La messe est dite. Ce que confirme avec autorité Crémieux-Brilhac est-il si difficile à entendre ? Avons-nous à ce point besoin, collectivement, de nier la responsabilité des gens qui ne sont pas des monstres comme Jean Jardin - et donc de nos familles - pour qu'une parole aussi claire soit systématiquement accompagnée de oui mais ?

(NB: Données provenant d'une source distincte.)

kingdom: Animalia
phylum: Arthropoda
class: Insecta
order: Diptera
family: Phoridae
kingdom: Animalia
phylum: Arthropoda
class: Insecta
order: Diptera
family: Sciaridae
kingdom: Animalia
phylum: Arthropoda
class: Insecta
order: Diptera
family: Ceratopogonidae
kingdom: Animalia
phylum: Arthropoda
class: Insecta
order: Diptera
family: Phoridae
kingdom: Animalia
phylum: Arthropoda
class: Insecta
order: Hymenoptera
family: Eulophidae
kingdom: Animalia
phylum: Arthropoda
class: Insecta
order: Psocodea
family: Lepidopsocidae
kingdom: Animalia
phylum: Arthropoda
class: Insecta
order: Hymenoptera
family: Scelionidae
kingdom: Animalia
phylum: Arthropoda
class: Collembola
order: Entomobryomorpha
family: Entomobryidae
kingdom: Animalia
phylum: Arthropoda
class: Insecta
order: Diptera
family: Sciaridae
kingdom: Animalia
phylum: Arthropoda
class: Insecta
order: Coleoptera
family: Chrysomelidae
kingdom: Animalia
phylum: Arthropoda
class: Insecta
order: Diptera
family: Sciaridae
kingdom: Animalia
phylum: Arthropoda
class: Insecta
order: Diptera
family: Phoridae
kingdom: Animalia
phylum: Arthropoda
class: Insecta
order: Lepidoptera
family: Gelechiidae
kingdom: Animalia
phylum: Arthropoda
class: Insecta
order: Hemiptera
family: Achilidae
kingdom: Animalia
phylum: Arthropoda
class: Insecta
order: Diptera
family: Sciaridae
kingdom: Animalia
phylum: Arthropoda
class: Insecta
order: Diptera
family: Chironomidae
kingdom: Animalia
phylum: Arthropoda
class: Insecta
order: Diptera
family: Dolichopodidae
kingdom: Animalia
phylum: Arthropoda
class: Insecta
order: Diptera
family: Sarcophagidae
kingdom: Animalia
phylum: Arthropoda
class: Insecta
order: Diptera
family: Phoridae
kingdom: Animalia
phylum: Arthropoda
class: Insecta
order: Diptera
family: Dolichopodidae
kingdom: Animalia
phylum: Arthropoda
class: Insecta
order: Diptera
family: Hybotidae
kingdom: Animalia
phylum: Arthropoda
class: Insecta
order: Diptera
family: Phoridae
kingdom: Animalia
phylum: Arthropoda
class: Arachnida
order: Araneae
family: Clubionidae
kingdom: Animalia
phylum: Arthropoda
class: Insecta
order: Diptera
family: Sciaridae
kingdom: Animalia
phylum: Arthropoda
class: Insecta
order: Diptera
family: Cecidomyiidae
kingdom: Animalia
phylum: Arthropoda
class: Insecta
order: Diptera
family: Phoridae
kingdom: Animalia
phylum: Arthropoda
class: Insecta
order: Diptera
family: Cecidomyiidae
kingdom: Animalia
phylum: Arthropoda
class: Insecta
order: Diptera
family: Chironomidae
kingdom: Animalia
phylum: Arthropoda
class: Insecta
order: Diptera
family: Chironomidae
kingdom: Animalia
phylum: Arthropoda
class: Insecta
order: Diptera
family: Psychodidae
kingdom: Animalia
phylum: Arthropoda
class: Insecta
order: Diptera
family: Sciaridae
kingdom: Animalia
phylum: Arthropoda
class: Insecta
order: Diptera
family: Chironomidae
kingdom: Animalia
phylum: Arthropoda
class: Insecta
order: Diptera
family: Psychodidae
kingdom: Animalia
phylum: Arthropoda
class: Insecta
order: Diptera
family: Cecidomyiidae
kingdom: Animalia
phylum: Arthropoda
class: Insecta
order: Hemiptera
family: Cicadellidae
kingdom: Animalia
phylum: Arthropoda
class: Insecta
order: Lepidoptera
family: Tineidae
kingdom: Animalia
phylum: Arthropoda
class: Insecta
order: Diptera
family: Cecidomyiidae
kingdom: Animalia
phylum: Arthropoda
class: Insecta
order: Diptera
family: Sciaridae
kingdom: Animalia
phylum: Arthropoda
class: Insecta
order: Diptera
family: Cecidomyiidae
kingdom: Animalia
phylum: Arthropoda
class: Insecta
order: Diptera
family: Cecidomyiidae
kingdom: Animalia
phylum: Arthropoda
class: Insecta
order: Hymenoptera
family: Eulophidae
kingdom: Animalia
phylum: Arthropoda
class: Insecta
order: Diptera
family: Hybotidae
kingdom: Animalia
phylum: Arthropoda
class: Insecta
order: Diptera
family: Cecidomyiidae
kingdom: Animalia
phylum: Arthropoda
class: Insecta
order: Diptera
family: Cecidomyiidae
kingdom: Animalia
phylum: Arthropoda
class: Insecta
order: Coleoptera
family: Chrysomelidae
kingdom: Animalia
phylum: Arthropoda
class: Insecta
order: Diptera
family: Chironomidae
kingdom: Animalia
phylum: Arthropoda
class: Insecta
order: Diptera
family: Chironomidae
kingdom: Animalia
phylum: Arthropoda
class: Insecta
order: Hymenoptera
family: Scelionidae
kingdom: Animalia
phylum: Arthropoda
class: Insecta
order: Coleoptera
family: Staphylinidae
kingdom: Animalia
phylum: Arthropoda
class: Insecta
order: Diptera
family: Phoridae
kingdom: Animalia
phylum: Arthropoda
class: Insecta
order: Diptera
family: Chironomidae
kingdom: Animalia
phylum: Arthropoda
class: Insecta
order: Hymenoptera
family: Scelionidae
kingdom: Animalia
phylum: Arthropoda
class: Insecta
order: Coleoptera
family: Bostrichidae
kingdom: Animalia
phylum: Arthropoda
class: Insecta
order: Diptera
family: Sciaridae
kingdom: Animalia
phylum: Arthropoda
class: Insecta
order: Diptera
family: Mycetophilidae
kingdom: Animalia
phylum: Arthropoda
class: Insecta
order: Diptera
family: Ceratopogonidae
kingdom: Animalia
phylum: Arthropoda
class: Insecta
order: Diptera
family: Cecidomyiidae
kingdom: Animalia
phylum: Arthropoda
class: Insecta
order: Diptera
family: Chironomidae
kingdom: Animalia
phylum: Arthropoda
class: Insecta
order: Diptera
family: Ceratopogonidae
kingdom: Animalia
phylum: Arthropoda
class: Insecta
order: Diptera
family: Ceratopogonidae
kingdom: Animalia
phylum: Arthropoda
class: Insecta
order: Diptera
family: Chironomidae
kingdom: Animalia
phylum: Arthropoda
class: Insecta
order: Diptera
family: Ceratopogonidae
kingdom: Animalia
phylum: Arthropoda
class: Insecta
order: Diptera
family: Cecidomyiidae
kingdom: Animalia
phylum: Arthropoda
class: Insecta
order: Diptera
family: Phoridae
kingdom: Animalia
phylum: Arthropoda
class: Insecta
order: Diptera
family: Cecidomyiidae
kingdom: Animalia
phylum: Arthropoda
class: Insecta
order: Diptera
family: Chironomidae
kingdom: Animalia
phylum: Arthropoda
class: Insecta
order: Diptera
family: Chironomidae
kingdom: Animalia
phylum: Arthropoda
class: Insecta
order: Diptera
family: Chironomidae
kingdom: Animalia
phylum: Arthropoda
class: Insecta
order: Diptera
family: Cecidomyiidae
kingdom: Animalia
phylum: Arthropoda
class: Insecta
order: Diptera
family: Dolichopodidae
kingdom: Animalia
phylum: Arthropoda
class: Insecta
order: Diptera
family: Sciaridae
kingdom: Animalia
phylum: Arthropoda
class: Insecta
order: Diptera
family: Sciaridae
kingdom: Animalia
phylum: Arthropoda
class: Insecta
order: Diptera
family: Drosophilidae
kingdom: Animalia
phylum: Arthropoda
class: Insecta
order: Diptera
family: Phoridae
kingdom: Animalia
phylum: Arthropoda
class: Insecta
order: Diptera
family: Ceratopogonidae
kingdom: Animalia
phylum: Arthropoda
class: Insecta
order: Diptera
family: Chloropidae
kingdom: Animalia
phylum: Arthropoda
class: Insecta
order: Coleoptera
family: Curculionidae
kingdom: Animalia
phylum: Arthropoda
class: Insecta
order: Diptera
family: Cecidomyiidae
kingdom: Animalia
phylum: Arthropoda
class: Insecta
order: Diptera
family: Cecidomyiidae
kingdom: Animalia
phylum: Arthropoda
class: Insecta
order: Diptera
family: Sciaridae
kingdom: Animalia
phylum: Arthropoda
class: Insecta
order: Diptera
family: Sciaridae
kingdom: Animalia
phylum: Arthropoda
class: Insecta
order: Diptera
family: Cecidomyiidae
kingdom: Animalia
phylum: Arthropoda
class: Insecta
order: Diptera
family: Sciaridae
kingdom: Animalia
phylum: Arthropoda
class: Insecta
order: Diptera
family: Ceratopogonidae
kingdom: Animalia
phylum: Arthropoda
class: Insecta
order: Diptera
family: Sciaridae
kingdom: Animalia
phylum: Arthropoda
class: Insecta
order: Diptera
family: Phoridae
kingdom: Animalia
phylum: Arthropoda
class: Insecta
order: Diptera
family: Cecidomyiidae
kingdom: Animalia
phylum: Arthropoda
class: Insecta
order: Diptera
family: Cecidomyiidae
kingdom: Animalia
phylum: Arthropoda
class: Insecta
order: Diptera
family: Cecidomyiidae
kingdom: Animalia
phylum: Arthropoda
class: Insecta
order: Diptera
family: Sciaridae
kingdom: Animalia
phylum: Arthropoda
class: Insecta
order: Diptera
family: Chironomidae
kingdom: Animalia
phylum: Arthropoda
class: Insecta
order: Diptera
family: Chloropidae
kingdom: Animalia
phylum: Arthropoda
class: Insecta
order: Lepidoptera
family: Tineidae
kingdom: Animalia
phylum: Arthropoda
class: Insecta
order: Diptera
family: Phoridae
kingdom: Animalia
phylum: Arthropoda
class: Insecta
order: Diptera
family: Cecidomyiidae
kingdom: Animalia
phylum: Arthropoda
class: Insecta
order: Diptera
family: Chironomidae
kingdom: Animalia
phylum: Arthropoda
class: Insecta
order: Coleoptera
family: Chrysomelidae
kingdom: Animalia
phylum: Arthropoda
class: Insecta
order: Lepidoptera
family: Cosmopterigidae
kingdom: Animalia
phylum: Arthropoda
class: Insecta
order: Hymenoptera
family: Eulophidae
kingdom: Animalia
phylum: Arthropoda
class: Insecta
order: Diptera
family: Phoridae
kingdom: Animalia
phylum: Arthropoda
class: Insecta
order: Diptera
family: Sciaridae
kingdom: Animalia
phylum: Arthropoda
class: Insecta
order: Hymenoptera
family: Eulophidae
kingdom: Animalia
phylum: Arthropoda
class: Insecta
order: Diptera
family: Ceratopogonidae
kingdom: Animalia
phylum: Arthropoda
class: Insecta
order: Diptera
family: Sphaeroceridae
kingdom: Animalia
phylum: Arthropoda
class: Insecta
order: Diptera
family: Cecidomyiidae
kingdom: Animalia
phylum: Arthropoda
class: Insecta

Messieurs les censeurs, une seule question : ne pas avoir démissionné après le Vél' d'Hiv ne signe-il pas, à soi seul, un lourd consentement rétrospectif ? La preuve ne réside pas que dans les archives, elle est aussi dans les comportements humains, dans les yeux que l'on ferme quand il aurait fallu les ouvrir (les "paupières lourdes", selon l'heureuse formule de Pierre Rigoulot), dans les oreilles que l'on se bouche ; et que, apparemment, on continue à se boucher.
Si je prends la plume en ce lieu, c'est parce que Le Monde, en publiant dans ses colonnes la seule position partisane de Pierre Assouline - qui, dans cette affaire, joue sa réputation de biographe irréprochable -, me semble avoir commis plus qu'une imprudence : une erreur. Ce journal que nous aimons doit rester du côté de la lucidité, pas de la cécité.
Chose tout de même sidérante, le papier méprisant de Pierre Assouline a défendu sans gêne aucune... la réputation et l'honneur du bras droit de Pierre Laval que toute sa biographie complaisante excuse et célèbre. Situation paradoxale et inédite : ce sont d'ordinaire les descendants qui attaquent les biographes jugés excessivement sévères à l'égard de leur ancêtre, et non l'inverse !
Que Le Figaro ait dérapé au sujet de mon livre peut, malheureusement, se comprendre (je touchais à l'honorabilité de nos familles "si bien"...) ; même si - il faut le dire - je n'ai cessé de recevoir des appels d'hommes politiques de droite, gaullistes de coeur, parfaitement outrés que Le Figaro et surtout Le Figaro Magazine aient pu se laisser aller à de si déplaisantes fidélités.
J'écris aussi ces lignes dans Le Monde car je veux que la presse étrangère - dont les appels ironiques ont parfois blessé mon amour pour notre pays - comprenne que la France n'est pas un club d'éternels vichystes incapables de regarder leur passé en face. En publiant cette tribune sincère, un quotidien majeur démontre qu'il reste capable de faire entendre une voix déterminée à ne pas transmettre à ses enfants un héritage d'aveuglement, une voix consciente que le mensonge est toxique pour l'homme. La lucidité est liée à la vitalité.
Et qu'on me laisse le droit - comme à tout écrivain - de me battre avec ma mémoire. En affirmant haut et fort que l'accès au vrai passe aussi par la littérature et non par le seul chemin de la démarche historique orthodoxe.